Recently I was enjoying listening to Colin Cowherd from ESPN chatting on the radio. His topic was Tiger Woods and the ongoing struggles he has had to regain top form. The news had just come out that Tiger was not going to play in the US Open. As Colin riffed about Tiger, he began to dig deeper into something that is not really as much an issue for Tiger, but more a concern for the nation.
Colin expressed the reality that Tiger has very little incentive to push through the pain to regain top form. Of course, most golf fans know that Tiger is chasing the record of Championship victories of Jack Nicklaus. Jack won 18 major championships from 1962 to 1986. Tiger won his first major in 1997 and has a total of 14, with his last coming at the 2008 US Open, which he won in gritty fashion working through a major leg injury. Most people know, though, that subsequently, in 2009, major family marriage issues exploded and Tiger has, well, really not been the Tiger Woods that we came to know over that 11 year period.
Colin, though, noted an amazing fact (amazing to me, at least). In 2010, Tiger’s earnings for the year were $85 million dollars. Eighty-Five Million. Let that sink in. That’s over seven million dollars a month. And, he didn’t even play.
Now, I’ve checked to make sure Colin was on the money, and Sports Illustrated has a different figure, at $62 million. And, Tiger did play in 2010 and won $2 million, but the point is just as stark. The man made $60 million dollars, $5 million dollars a month, just with endorsements. Cowherd went on then to point out that Arnold Palmer’s top year was $35,000. That was also a bit of an understatement since his top year was six figures. Over the 28 years of his major PGA career, Palmer averaged $76,000, though the early years and the latter years were much lower.
So what, you may ask. $76,000 in 1975 was still a very high income, and you would be right. But, where Cowherd was correct was the idea that not only did Woods income that came from NOT playing was so high as to impact his desire to return, but the amount of money far exceeds the average person.
According to the US Census Bureau, in 2009, the median (the middle salary figure of all US households, which is typically lower than the “mean” or what we often consider the average—i.e., all salaries added up and divided by total number of entries)—the median salary in 2009 was $49,777. Woods income in endorsements was 1,205 times higher than the average dude. Palmer, by contrast, won $206,000 in 1967. The median income in the US then was $7,974. Palmer was twenty-five times more than the basic family income.
Do you see it? Wondering what is really wrong with our country, there it is. While you may really care if Woods gets back to form or not, the real focus on inquiry should be on this growing split of wealth in the country.
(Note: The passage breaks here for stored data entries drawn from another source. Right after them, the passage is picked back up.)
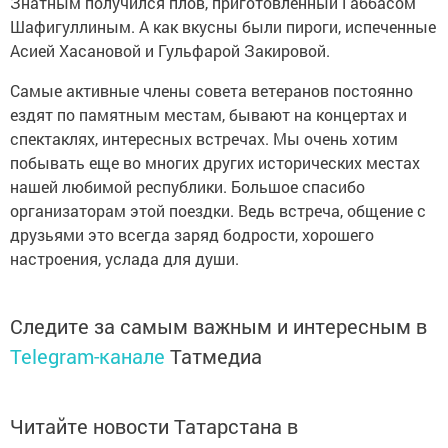
Знатным получился плов, приготовленный Габбасом
Шафигуллиным. А как вкусны были пироги, испеченные
Асией Хасановой и Гульфарой Закировой.
Самые активные члены совета ветеранов постоянно
ездят по памятным местам, бывают на концертах и
спектаклях, интересных встречах. Мы очень хотим
побывать еще во многих других исторических местах
нашей любимой республики. Большое спасибо
организаторам этой поездки. Ведь встреча, общение с
друзьями это всегда заряд бодрости, хорошего
настроения, услада для души.
Следите за самым важным и интересным в
Telegram-канале
Татмедиа
Читайте новости Татарстана в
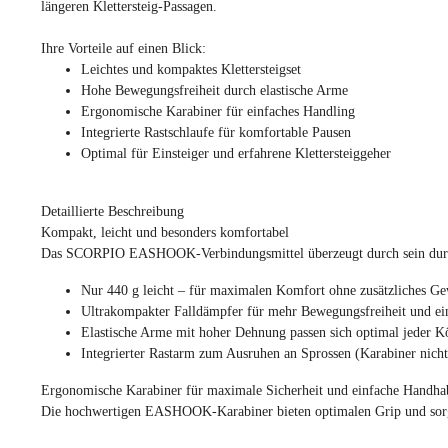
längeren Klettersteig-Passagen.
Ihre Vorteile auf einen Blick:
Leichtes und kompaktes Klettersteigset
Hohe Bewegungsfreiheit durch elastische Arme
Ergonomische
Karabiner
für einfaches Handling
Integrierte Rastschlaufe für komfortable Pausen
Optimal für Einsteiger und erfahrene Klettersteiggeher
Detaillierte Beschreibung
Kompakt, leicht und besonders komfortabel
Das SCORPIO EASHOOK-Verbindungsmittel überzeugt durch sein durchdac
Nur 440 g leicht – für maximalen Komfort ohne zusätzliches Ge
Ultrakompakter Falldämpfer für mehr Bewegungsfreiheit und ei
Elastische Arme mit hoher Dehnung passen sich optimal jeder K
Integrierter Rastarm zum Ausruhen an Sprossen (Karabiner nich
Ergonomische Karabiner für maximale Sicherheit und einfache Handh
Die hochwertigen EASHOOK-Karabiner bieten optimalen Grip und sorgen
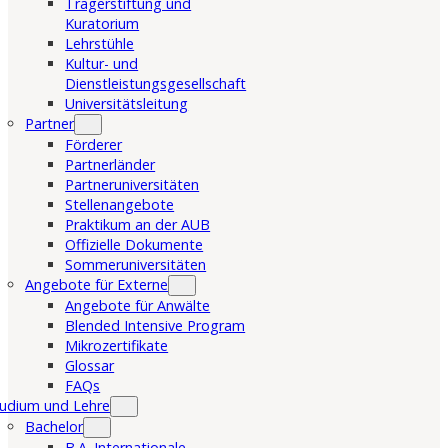
Trägerstiftung und
Kuratorium
Lehrstühle
Kultur- und
Dienstleistungsgesellschaft
Universitätsleitung
Partner
Förderer
Partnerländer
Partneruniversitäten
Stellenangebote
Praktikum an der AUB
Offizielle Dokumente
Sommeruniversitäten
Angebote für Externe
Angebote für Anwälte
Blended Intensive Program
Mikrozertifikate
Glossar
FAQs
udium und Lehre
Bachelor
B.A. Internationale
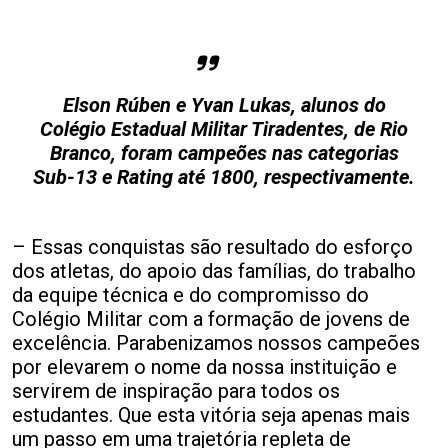
Elson Rúben e Yvan Lukas, alunos do
Colégio Estadual Militar Tiradentes, de Rio
Branco, foram campeões nas categorias
Sub-13 e Rating até 1800, respectivamente.
– Essas conquistas são resultado do esforço
dos atletas, do apoio das famílias, do trabalho
da equipe técnica e do compromisso do
Colégio Militar com a formação de jovens de
excelência. Parabenizamos nossos campeões
por elevarem o nome da nossa instituição e
servirem de inspiração para todos os
estudantes. Que esta vitória seja apenas mais
um passo em uma trajetória repleta de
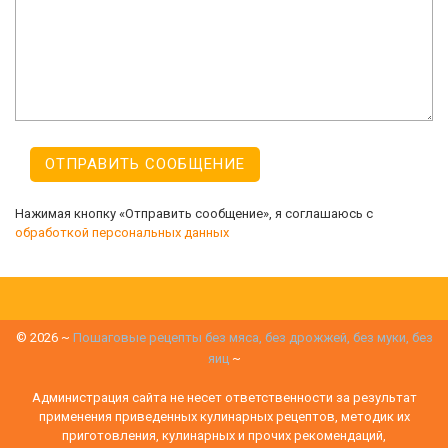
Нажимая кнопку «Отправить сообщение», я соглашаюсь с
обработкой персональных данных
©
2026
~
Пошаговые рецепты без мяса, без дрожжей, без муки, без
яиц
~
Администрация сайта не несет ответственности за результат
применения приведенных кулинарных рецептов, методик их
приготовления, кулинарных и прочих рекомендаций,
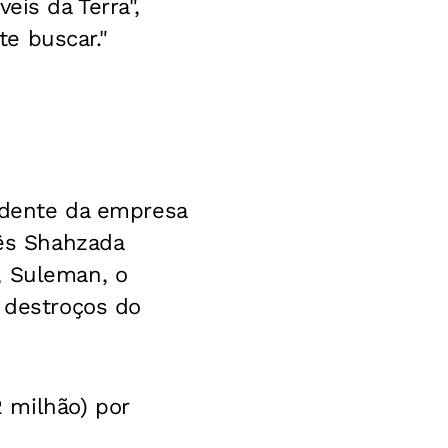
eis da Terra",
e buscar."
sidente da empresa
nês Shahzada
, Suleman, o
s destroços do
 milhão) por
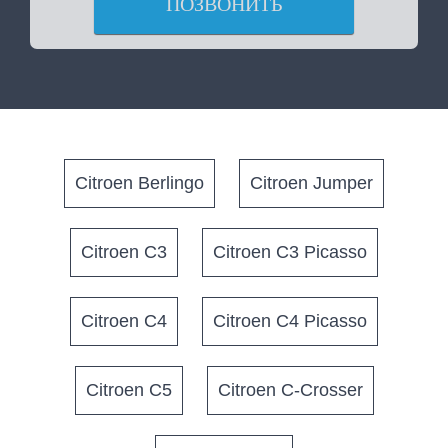
ПОЗВОНИТЬ
Citroen Berlingo
Citroen Jumper
Citroen C3
Citroen C3 Picasso
Citroen C4
Citroen C4 Picasso
Citroen C5
Citroen C-Crosser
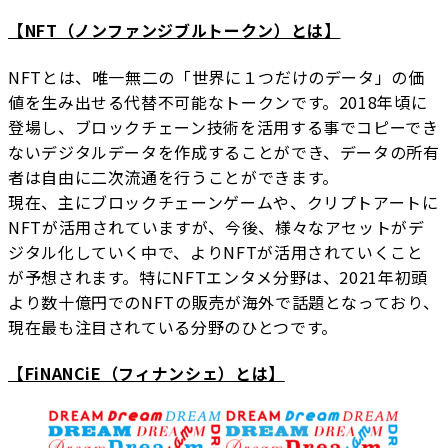
【NFT（ノンファンジブルトークン）とは】
NFTとは、唯一無二の「世界に１つだけのデータ」の価
値を生み出せる代替不可能なトークンです。2018年頃に
登場し、ブロックチェーン技術を活用する事でコピーでき
ないデジタルデータを作成することができ、データの所有
者は自由に二次流通を行うことができます。
現在、主にブロックチェーンゲームや、クリプトアートに
NFTが活用されていますが、今後、様々なアセットがデ
ジタル化していく中で、よりNFTが活用されていくこと
が予想されます。特にNFTエンタメ分野は、2021年初頭
より数十億円でのNFTの販売が海外で話題となっており、
現在最も注目されている分野のひとつです。
【FiNANCiE（フィナンシェ）とは】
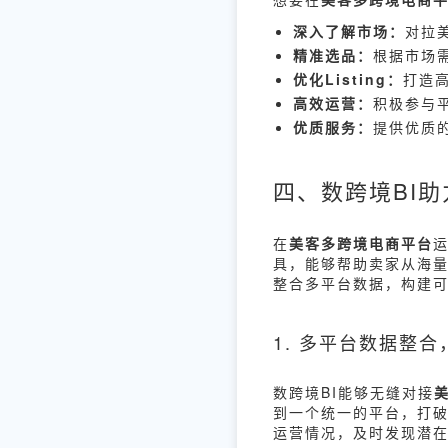
深入了解市场：
对拉
精准选品：
根据市场
优化Listing：
打造高
高效运营：
积极参与
优质服务：
提供优质
四、数跨境BI
在
美客多跨境电商平台
具，能够帮助卖家从海量
整合多平台数据，构建
1. 多平台数据整
数跨境BI能够无缝对接
到一个统一的平台，打
运营情况，及时发现潜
This is not the first time we’ve seen this crisis.
In the 1890s, people began to notice a similar trend—a growing maldistribution of wealth. The concern over money in that period is what led to new political parties like the Populist Party, and reformers like Jacob Riis and Jane Addams. Though in the following years, the “Progressive Movement” came to support a variety of ideas hoping to change the country, World War I interrupted those attempts.
The USA came out of the war as the lone success, financially superior to all of the other nations around the world. The Roaring Twenties then masked the issue of a continued divide of wealth: a superior upper class which controlled a huge amount of the nation’s wealth (approximately 5% of the country controlled over 40% of all wealth). By 1929, this division contributed to the worst Depression in our national experience.
The idea of Woods having 1,205 times more income than the median American family underscores how close we are to a similar nightmare.